As you may have noticed when filling your tank, the plan for a gas tax holiday put forward by presidential candidates from both party brands, never came to fruition. The idea had been suspend an 18¢ per gallon federal tax on fuel from Memorial Day to Labor Day. Of course the fact that this would have saved average drivers a whopping $28 had little if anything to do with the lack of movement on bills from both Democratic Sen. Hillary Clinton and Republican Sen. John McCain. It turns out the real coup de grâce may have come from the road construction industry. The excise tax money which would have meant little to individual drivers, comes out to an aggregate $9 billion. That's money that is supposed to go toward building and maintaining roads around the country. Without that money, road construction projects would have to be put off. Canceled or delay construction projects would mean laid off construction workers, a prospect that no politician hoping to get re-elected relishes in an election year.

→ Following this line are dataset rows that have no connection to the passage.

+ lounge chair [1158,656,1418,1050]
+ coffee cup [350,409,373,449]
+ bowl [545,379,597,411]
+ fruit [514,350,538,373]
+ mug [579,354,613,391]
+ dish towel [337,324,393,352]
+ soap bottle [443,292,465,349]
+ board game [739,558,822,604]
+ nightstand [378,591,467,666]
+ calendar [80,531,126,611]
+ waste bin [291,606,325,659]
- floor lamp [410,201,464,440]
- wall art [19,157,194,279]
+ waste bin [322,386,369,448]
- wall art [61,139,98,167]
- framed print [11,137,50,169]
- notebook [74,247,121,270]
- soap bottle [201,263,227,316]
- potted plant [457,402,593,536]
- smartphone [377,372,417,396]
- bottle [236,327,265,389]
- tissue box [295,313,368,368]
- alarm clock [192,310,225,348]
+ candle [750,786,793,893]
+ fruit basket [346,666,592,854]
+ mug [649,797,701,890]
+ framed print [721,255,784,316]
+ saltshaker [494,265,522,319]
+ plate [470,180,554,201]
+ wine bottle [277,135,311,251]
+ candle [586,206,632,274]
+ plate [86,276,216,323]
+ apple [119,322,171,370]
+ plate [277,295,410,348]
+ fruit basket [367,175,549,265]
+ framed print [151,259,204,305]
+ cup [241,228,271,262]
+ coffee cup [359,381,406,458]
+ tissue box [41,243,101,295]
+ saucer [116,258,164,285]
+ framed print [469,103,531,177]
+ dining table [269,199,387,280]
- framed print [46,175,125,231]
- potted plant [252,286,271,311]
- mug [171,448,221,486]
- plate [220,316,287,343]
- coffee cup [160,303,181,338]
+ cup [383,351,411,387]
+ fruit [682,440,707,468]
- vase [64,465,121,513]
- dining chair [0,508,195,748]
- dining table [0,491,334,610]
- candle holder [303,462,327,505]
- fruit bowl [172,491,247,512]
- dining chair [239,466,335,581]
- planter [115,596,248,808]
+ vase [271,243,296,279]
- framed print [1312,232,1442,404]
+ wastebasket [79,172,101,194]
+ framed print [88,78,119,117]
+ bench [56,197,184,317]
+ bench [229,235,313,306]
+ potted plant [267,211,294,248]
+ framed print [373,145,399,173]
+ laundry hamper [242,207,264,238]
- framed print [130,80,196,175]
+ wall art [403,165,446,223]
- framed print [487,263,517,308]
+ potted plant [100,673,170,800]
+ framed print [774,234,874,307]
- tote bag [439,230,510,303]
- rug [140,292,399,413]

Rather than a tax holiday, drivers are in fact likely to see an increase soon. While high fuel prices have the benefit of pushing people to drive less, and consume less fuel, that starves the highway trust fund as well. As a result the fund is likely to be in deficit this year to the tune of $3 billion. As a result a fuel tax increase may be needed.

Looking ahead, we may need to start taxing electric bills to get funds to build roads. Even though electric cars use no petroleum, they still put wear and tear on the roads and it's only far that the drivers who use those roads should pick up the tab. Alternatively increased use of toll roads may be necessary, something proposed by Transportation Secretary Mary Peters.